> _What to produce_
Format each line of the data below as a JSON list of strings, one string per line, with blank lines omitted and the pictures left out.

> _Information provided_

——————————

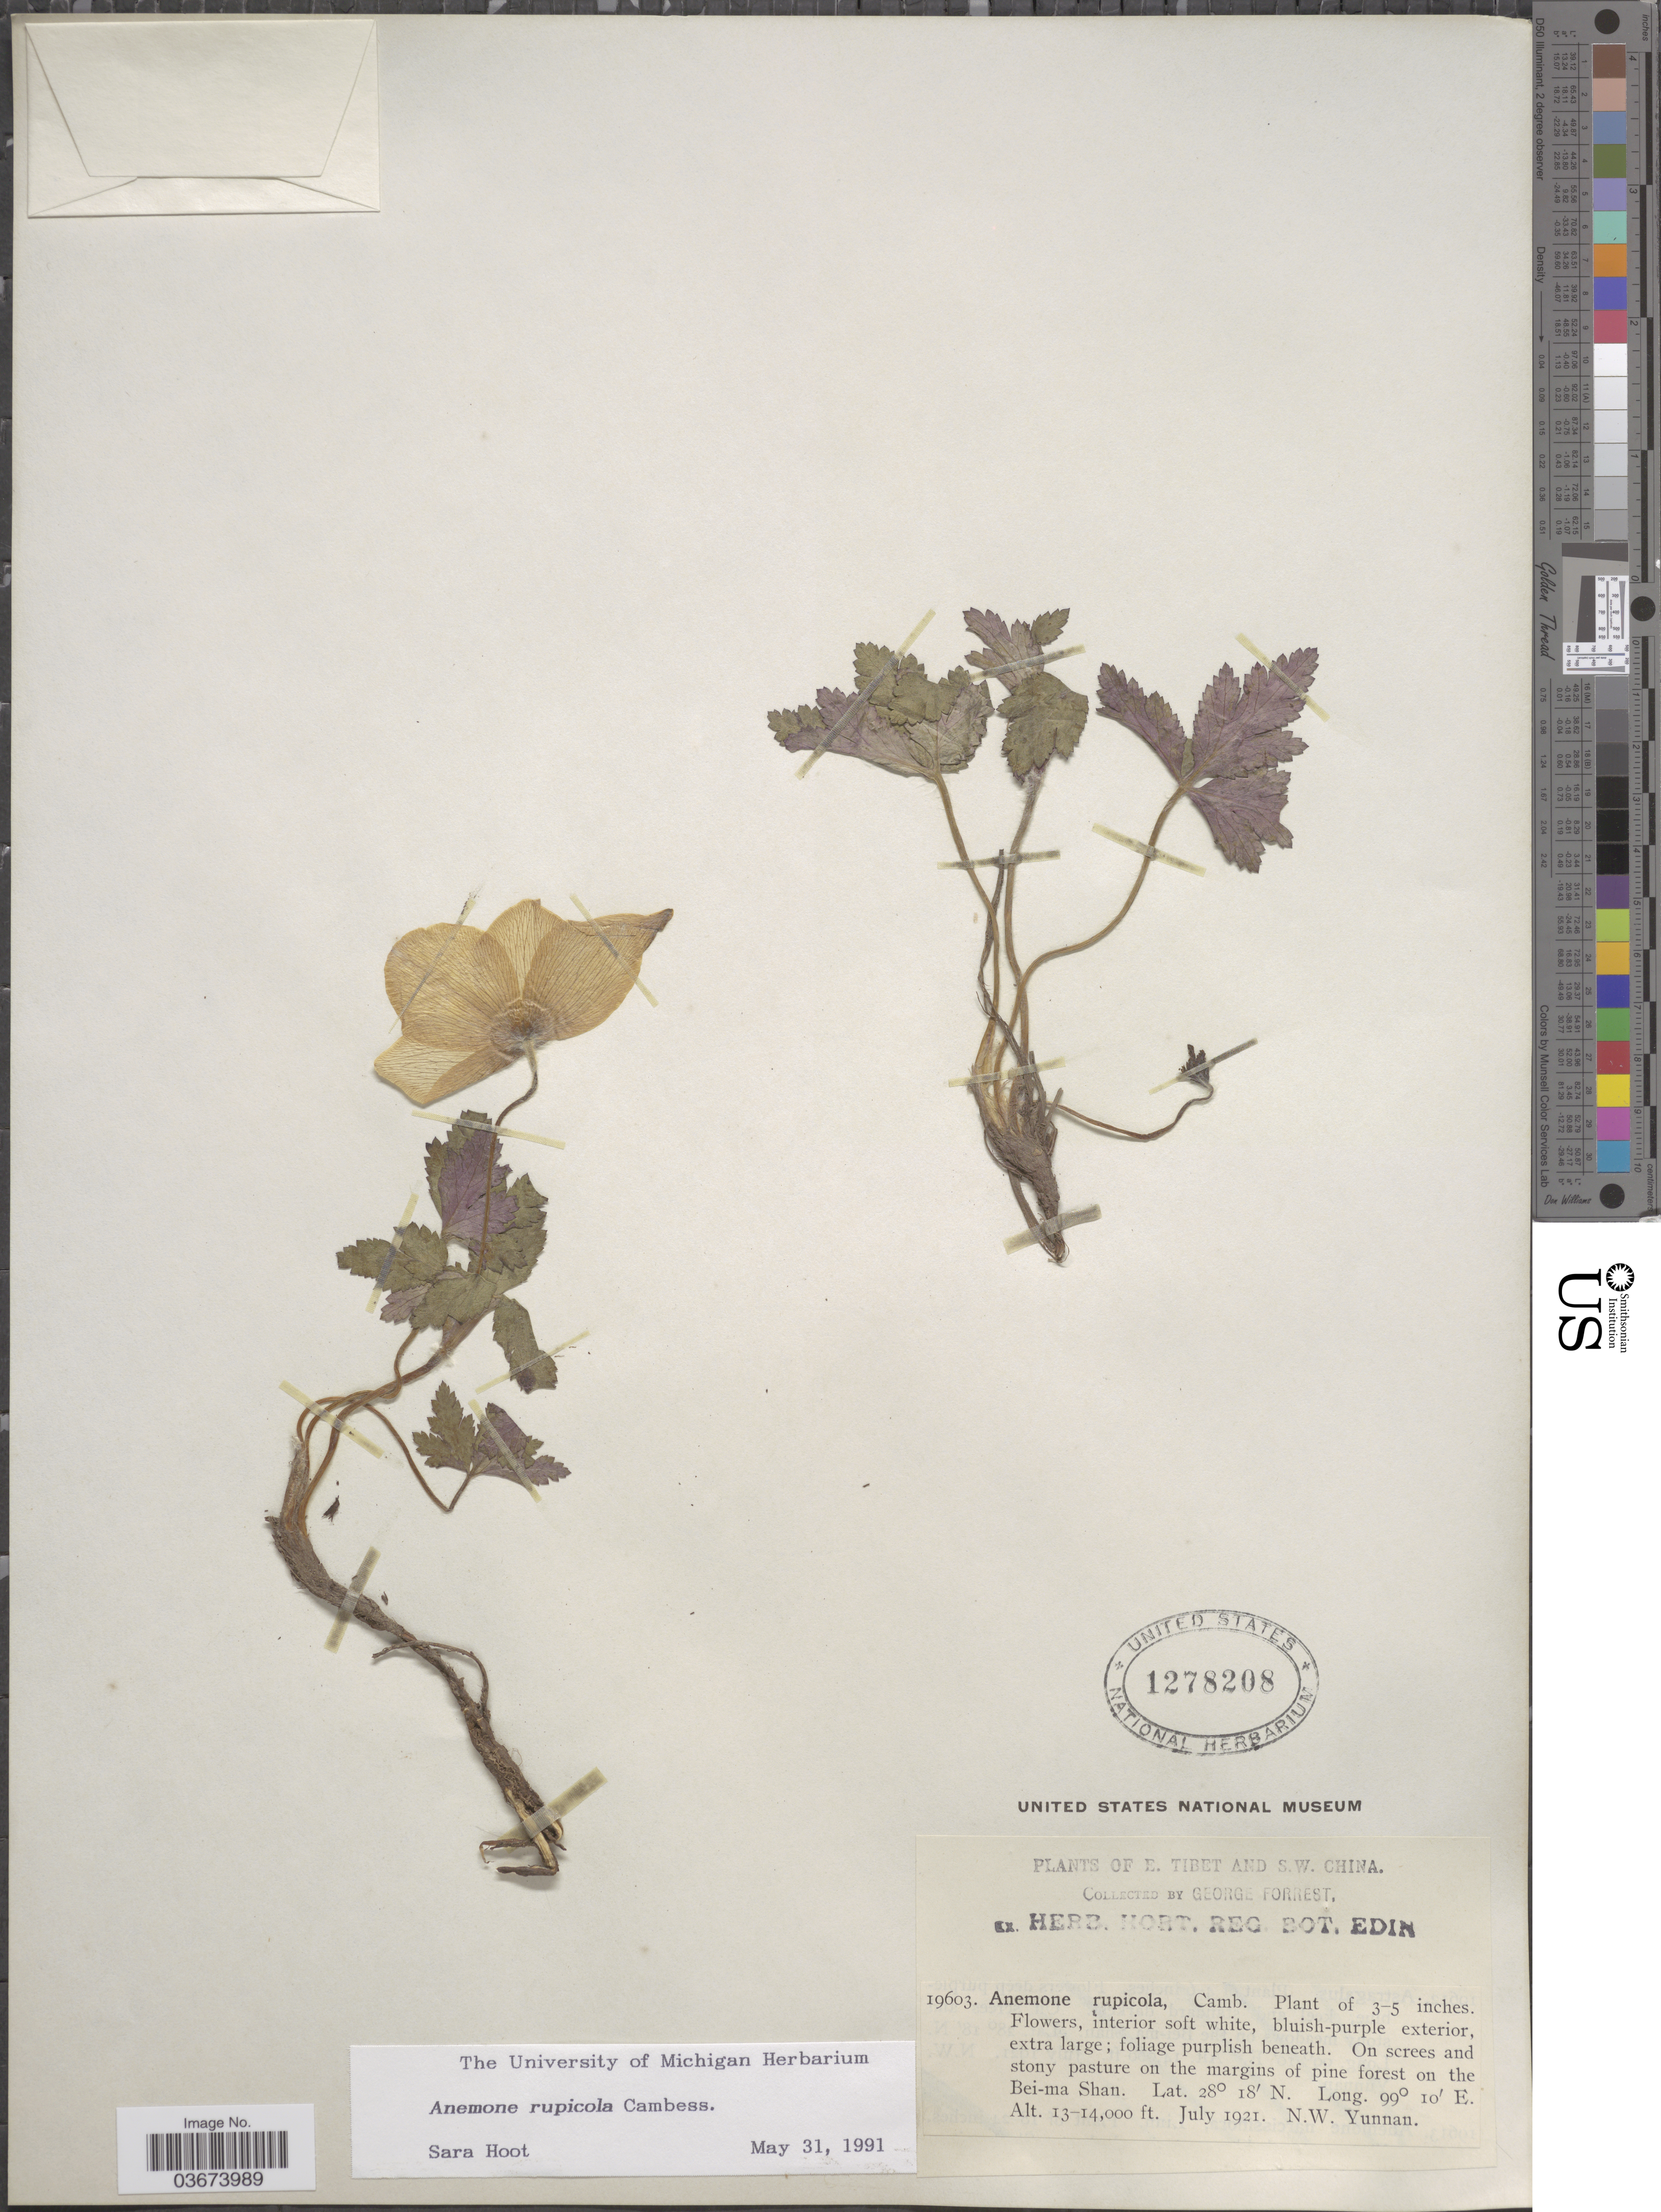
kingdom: Plantae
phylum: Tracheophyta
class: Magnoliopsida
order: Ranunculales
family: Ranunculaceae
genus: Anemone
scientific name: Anemone rupicola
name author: Cambess.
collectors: G. Forrest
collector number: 19603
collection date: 1921-07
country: China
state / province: Yunnan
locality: S.W. China. On the margins of pine forest on the Bei-ma Shan. N.W. Yunnan.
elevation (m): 3962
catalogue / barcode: US 1278208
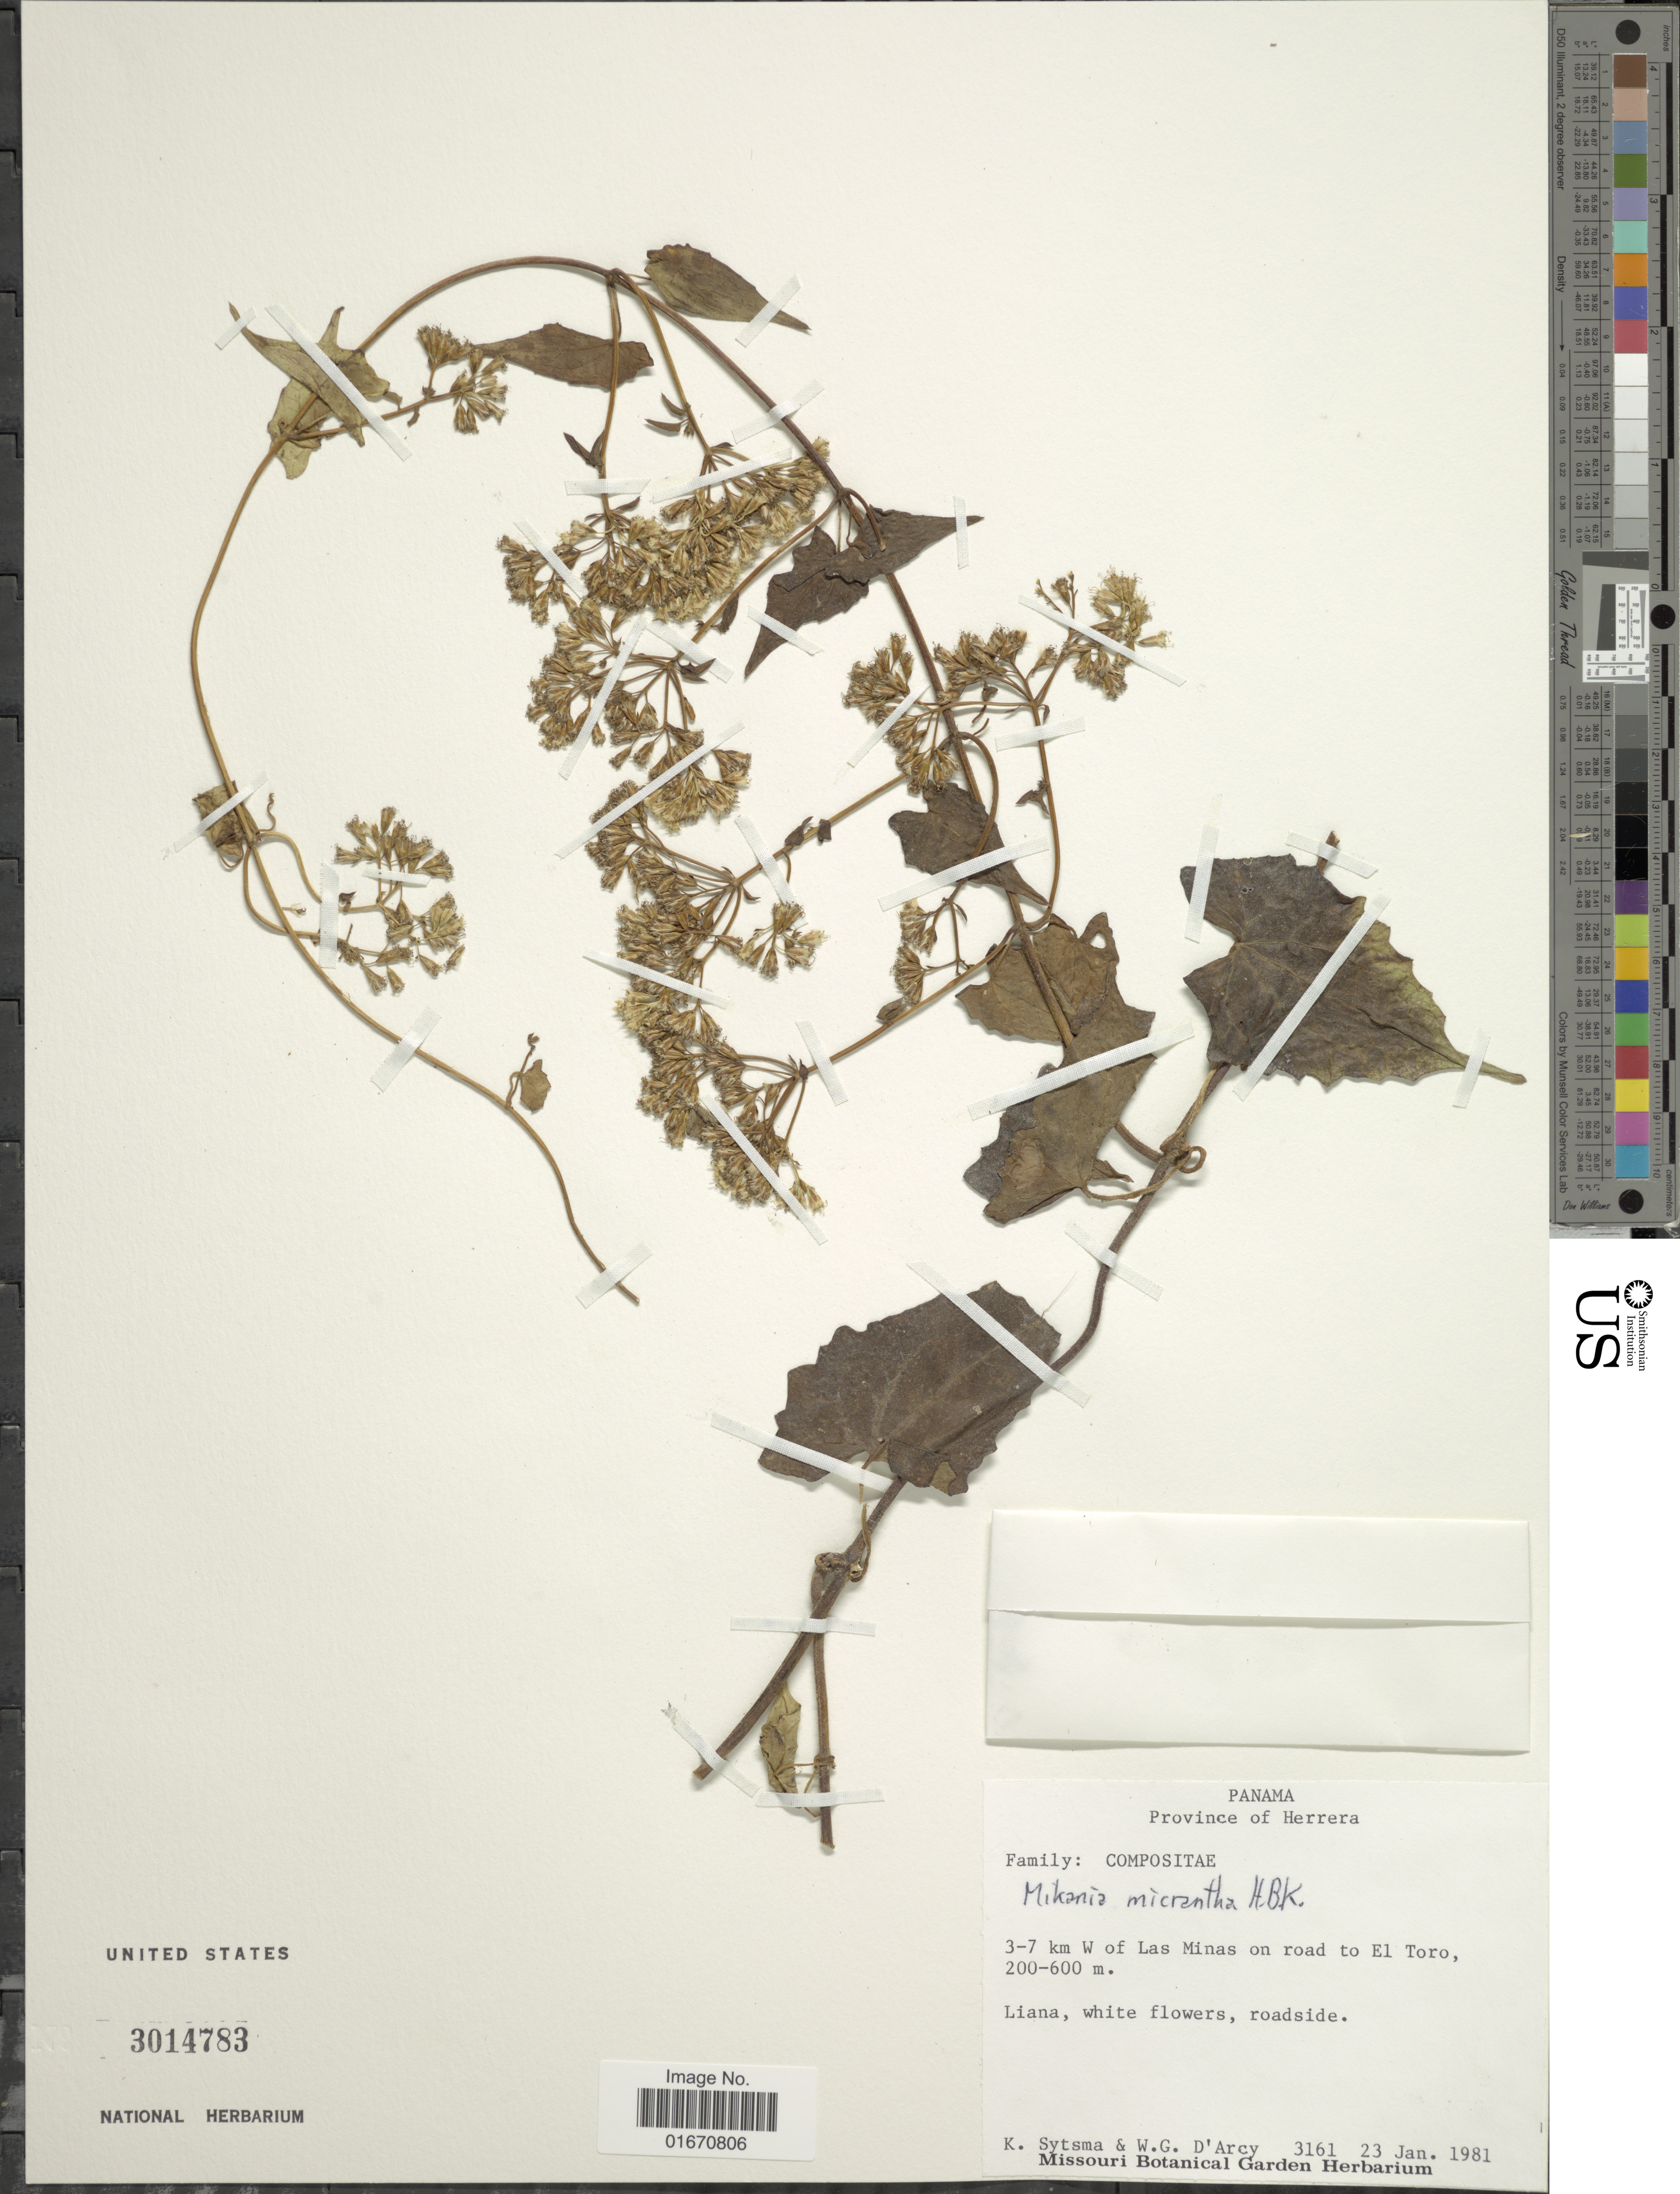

——————————

> _Solution below_
[
  "kingdom: Plantae",
  "phylum: Tracheophyta",
  "class: Magnoliopsida",
  "order: Ranunculales",
  "family: Ranunculaceae",
  "genus: Anemone",
  "scientific name: Anemone rupicola",
  "name author: Cambess.",
  "collectors: G. Forrest",
  "collector number: 19603",
  "collection date: 1921-07",
  "country: China",
  "state / province: Yunnan",
  "locality: S.W. China. On the margins of pine forest on the Bei-ma Shan. N.W. Yunnan.",
  "elevation (m): 3962",
  "catalogue / barcode: US 1278208"
]